§ **WORK REQUIRED**
Set down each entry exactly as given; pictures should not appear in the copy.

:: DATA IN THIS EXERCISE ::

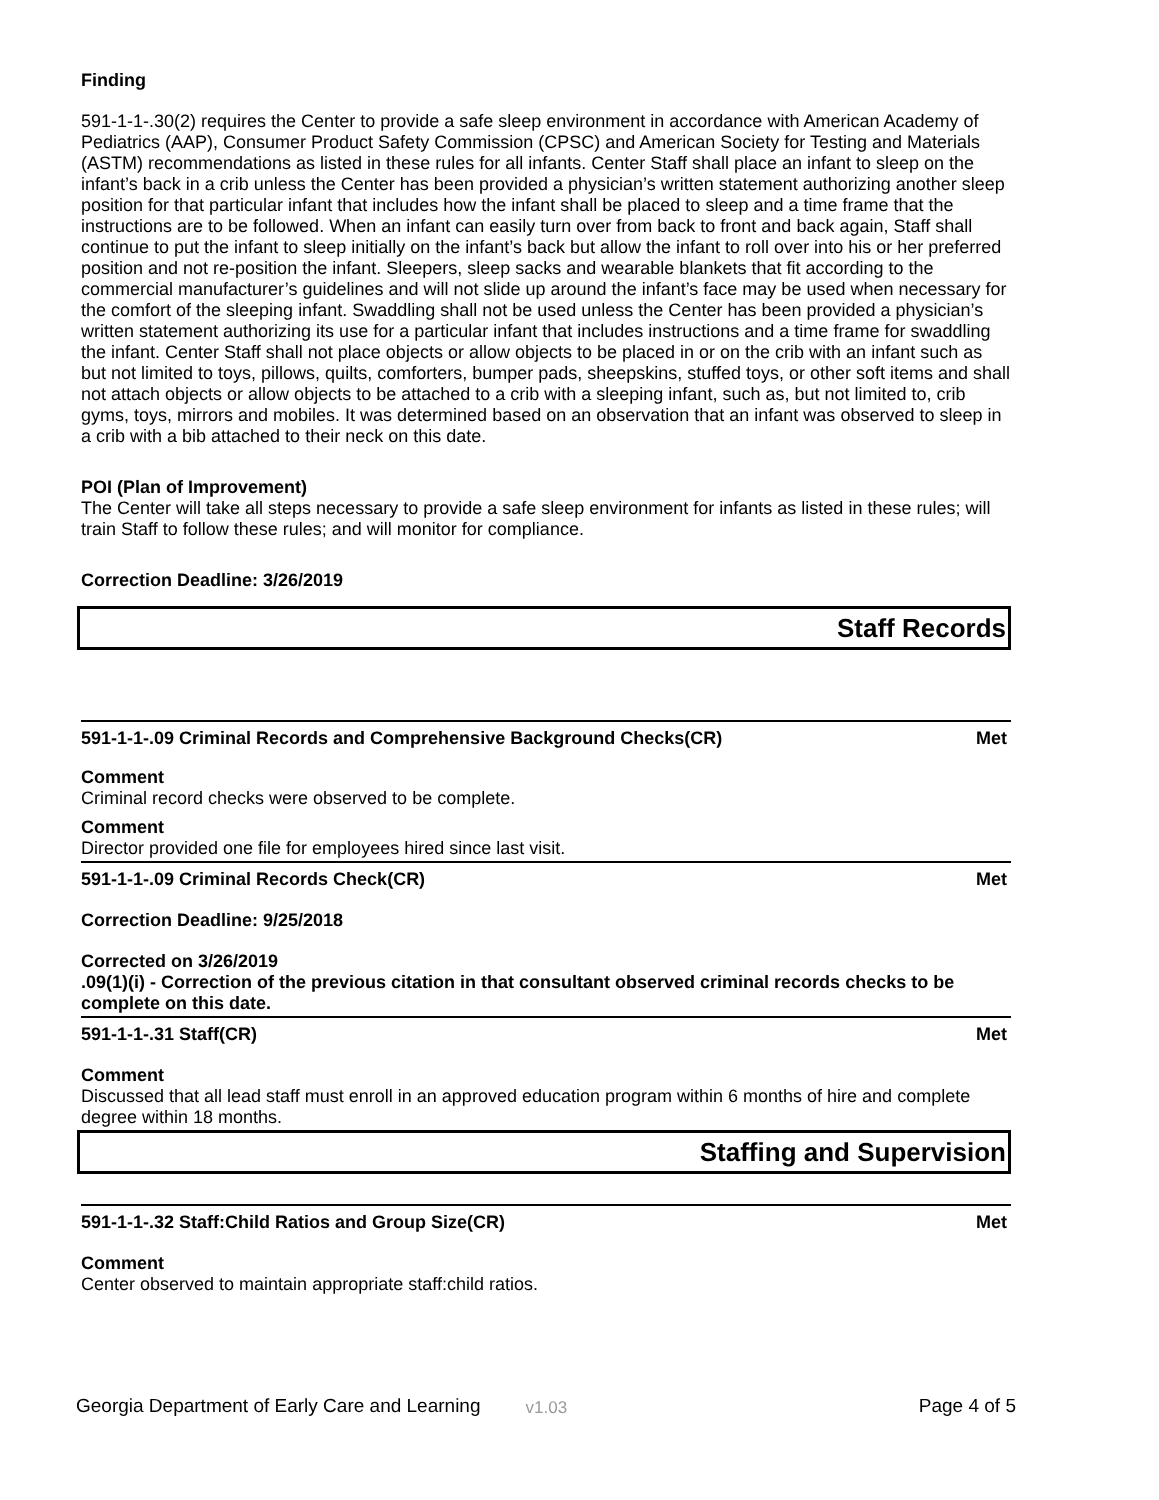Finding
591-1-1-.30(2) requires the Center to provide a safe sleep environment in accordance with American Academy of Pediatrics (AAP), Consumer Product Safety Commission (CPSC) and American Society for Testing and Materials (ASTM) recommendations as listed in these rules for all infants. Center Staff shall place an infant to sleep on the infant’s back in a crib unless the Center has been provided a physician’s written statement authorizing another sleep position for that particular infant that includes how the infant shall be placed to sleep and a time frame that the instructions are to be followed. When an infant can easily turn over from back to front and back again, Staff shall continue to put the infant to sleep initially on the infant’s back but allow the infant to roll over into his or her preferred position and not re-position the infant. Sleepers, sleep sacks and wearable blankets that fit according to the commercial manufacturer’s guidelines and will not slide up around the infant’s face may be used when necessary for the comfort of the sleeping infant. Swaddling shall not be used unless the Center has been provided a physician’s written statement authorizing its use for a particular infant that includes instructions and a time frame for swaddling the infant. Center Staff shall not place objects or allow objects to be placed in or on the crib with an infant such as but not limited to toys, pillows, quilts, comforters, bumper pads, sheepskins, stuffed toys, or other soft items and shall not attach objects or allow objects to be attached to a crib with a sleeping infant, such as, but not limited to, crib gyms, toys, mirrors and mobiles. It was determined based on an observation that an infant was observed to sleep in a crib with a bib attached to their neck on this date.
POI (Plan of Improvement)
The Center will take all steps necessary to provide a safe sleep environment for infants as listed in these rules; will train Staff to follow these rules; and will monitor for compliance.
Correction Deadline: 3/26/2019
Staff Records
591-1-1-.09 Criminal Records and Comprehensive Background Checks(CR) Met
Comment
Criminal record checks were observed to be complete.
Comment
Director provided one file for employees hired since last visit.
591-1-1-.09 Criminal Records Check(CR) Met
Correction Deadline: 9/25/2018
Corrected on 3/26/2019
.09(1)(i) - Correction of the previous citation in that consultant observed criminal records checks to be complete on this date.
591-1-1-.31 Staff(CR) Met
Comment
Discussed that all lead staff must enroll in an approved education program within 6 months of hire and complete degree within 18 months.
Staffing and Supervision
591-1-1-.32 Staff:Child Ratios and Group Size(CR) Met
Comment
Center observed to maintain appropriate staff:child ratios.
Georgia Department of Early Care and Learning v1.03 Page 4 of 5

:::

§ **ANSWER TO THE EXERCISE**
Finding
591-1-1-.30(2) requires the Center to provide a safe sleep environment in accordance with American Academy of Pediatrics (AAP), Consumer Product Safety Commission (CPSC) and American Society for Testing and Materials (ASTM) recommendations as listed in these rules for all infants. Center Staff shall place an infant to sleep on the infant’s back in a crib unless the Center has been provided a physician’s written statement authorizing another sleep position for that particular infant that includes how the infant shall be placed to sleep and a time frame that the instructions are to be followed. When an infant can easily turn over from back to front and back again, Staff shall continue to put the infant to sleep initially on the infant’s back but allow the infant to roll over into his or her preferred position and not re-position the infant. Sleepers, sleep sacks and wearable blankets that fit according to the commercial manufacturer’s guidelines and will not slide up around the infant’s face may be used when necessary for the comfort of the sleeping infant. Swaddling shall not be used unless the Center has been provided a physician’s written statement authorizing its use for a particular infant that includes instructions and a time frame for swaddling the infant. Center Staff shall not place objects or allow objects to be placed in or on the crib with an infant such as but not limited to toys, pillows, quilts, comforters, bumper pads, sheepskins, stuffed toys, or other soft items and shall not attach objects or allow objects to be attached to a crib with a sleeping infant, such as, but not limited to, crib gyms, toys, mirrors and mobiles. It was determined based on an observation that an infant was observed to sleep in a crib with a bib attached to their neck on this date.
POI (Plan of Improvement)
The Center will take all steps necessary to provide a safe sleep environment for infants as listed in these rules; will train Staff to follow these rules; and will monitor for compliance.
Correction Deadline: 3/26/2019
Staff Records
591-1-1-.09 Criminal Records and Comprehensive Background Checks(CR) Met
Comment
Criminal record checks were observed to be complete.
Comment
Director provided one file for employees hired since last visit.
591-1-1-.09 Criminal Records Check(CR) Met
Correction Deadline: 9/25/2018
Corrected on 3/26/2019
.09(1)(i) - Correction of the previous citation in that consultant observed criminal records checks to be complete on this date.
591-1-1-.31 Staff(CR) Met
Comment
Discussed that all lead staff must enroll in an approved education program within 6 months of hire and complete degree within 18 months.
Staffing and Supervision
591-1-1-.32 Staff:Child Ratios and Group Size(CR) Met
Comment
Center observed to maintain appropriate staff:child ratios.
Georgia Department of Early Care and Learning v1.03 Page 4 of 5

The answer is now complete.